Nach Ansicht von BreitmeyerDecker Rechtsanwälte ist mit hoher Wahrscheinlichkeit davon auszugehen, dass der Verfassungsgerichtshof die der amtswegigen Prüfung unterzogenen Bestimmungen als verfassungswidrig aufheben wird.

Konsequenz einer derartigen Aufhebung wäre, dass in weiterer Folge entweder die wesentlich höheren Verkehrswerte als Bemessungsgrundlage herangezogen werden oder aber dass den wegen dwe zwischenzeitig eingetretenen Wertänderungen niedrigen Einheitswerten durch eine neue Hauptfeststellung begegnet wird. In beiden Fällen wird dies zu einer Erhöhung der Bemessungsgrundlage und damit zu einer Erhöhung der Erbschafts- bzw Schenkungssteuer führen, so dass der Zeitpunkt einer bereits geplanten Schenkung von Liegenschaftsvermögen überdacht und diese eventuell vorgezogen werden sollte, um noch in den Genuss der niedrigen Einheitswerte zu gelangen.

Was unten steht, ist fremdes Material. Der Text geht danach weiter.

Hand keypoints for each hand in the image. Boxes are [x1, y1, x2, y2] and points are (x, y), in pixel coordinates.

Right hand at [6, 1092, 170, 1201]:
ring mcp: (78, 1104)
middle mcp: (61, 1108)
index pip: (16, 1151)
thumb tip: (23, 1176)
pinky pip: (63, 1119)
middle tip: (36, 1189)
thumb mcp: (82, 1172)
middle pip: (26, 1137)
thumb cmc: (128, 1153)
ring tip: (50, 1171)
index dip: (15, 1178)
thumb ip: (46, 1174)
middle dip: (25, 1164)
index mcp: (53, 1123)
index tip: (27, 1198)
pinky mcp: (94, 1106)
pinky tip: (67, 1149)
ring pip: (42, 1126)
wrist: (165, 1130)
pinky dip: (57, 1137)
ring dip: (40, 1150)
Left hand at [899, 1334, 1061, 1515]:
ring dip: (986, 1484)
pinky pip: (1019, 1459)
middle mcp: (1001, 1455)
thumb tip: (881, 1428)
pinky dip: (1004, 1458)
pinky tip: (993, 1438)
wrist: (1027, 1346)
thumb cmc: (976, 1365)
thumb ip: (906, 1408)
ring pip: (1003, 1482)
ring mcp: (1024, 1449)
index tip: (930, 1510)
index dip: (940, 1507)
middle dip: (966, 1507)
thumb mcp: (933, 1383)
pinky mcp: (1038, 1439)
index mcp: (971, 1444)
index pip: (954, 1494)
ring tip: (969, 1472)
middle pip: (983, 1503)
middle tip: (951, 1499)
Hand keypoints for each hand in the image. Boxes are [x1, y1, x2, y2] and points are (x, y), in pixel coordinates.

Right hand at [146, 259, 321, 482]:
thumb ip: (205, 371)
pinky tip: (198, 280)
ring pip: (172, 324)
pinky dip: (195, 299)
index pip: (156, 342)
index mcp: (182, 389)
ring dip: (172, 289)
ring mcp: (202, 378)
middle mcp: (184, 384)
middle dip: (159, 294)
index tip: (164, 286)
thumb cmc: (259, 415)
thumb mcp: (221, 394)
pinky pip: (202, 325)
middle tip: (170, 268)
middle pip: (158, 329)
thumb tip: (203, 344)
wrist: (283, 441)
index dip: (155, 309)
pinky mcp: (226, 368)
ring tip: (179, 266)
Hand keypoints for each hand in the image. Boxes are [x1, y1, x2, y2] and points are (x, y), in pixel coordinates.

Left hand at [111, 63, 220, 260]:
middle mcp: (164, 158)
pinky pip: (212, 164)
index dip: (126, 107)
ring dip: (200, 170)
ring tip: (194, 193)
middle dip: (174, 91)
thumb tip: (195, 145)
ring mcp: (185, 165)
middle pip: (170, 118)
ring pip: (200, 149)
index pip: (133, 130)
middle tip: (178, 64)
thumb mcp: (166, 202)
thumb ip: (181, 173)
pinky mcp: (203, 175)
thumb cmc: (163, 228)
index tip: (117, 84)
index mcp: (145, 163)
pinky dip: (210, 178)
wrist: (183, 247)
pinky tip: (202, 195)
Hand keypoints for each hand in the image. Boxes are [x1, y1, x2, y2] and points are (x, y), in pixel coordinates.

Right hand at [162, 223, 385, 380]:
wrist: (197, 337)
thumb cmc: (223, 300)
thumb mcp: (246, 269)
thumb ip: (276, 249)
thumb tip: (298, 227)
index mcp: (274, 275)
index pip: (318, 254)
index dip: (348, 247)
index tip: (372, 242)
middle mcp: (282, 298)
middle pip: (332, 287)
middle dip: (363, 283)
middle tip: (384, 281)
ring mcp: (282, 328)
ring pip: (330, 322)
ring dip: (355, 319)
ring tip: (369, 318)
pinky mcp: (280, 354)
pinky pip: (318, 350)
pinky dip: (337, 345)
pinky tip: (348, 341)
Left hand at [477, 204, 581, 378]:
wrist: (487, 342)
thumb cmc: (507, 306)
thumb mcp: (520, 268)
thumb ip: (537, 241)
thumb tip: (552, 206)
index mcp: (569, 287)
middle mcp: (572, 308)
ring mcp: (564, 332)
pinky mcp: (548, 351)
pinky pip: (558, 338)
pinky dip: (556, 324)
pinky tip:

Nachtrag vom 10.7.60026: Auch die Online-Ausgabe der Presse setzt sich in einem Beitrag (Ungleich: Erbschaftssteuer für Grundstücke zu niedrig?) mit dem Prüfungsbeschluss auseinander und gelangt zu dem Ergebnis, dass die niedrigere Einheitswert-Besteuerung verfassungsrechtlich zulässig wäre, weil diese in der Regel Private begünstigt, die ihre Liegenschaft vererben oder - in der Regel an ihre Kinder - verschenken.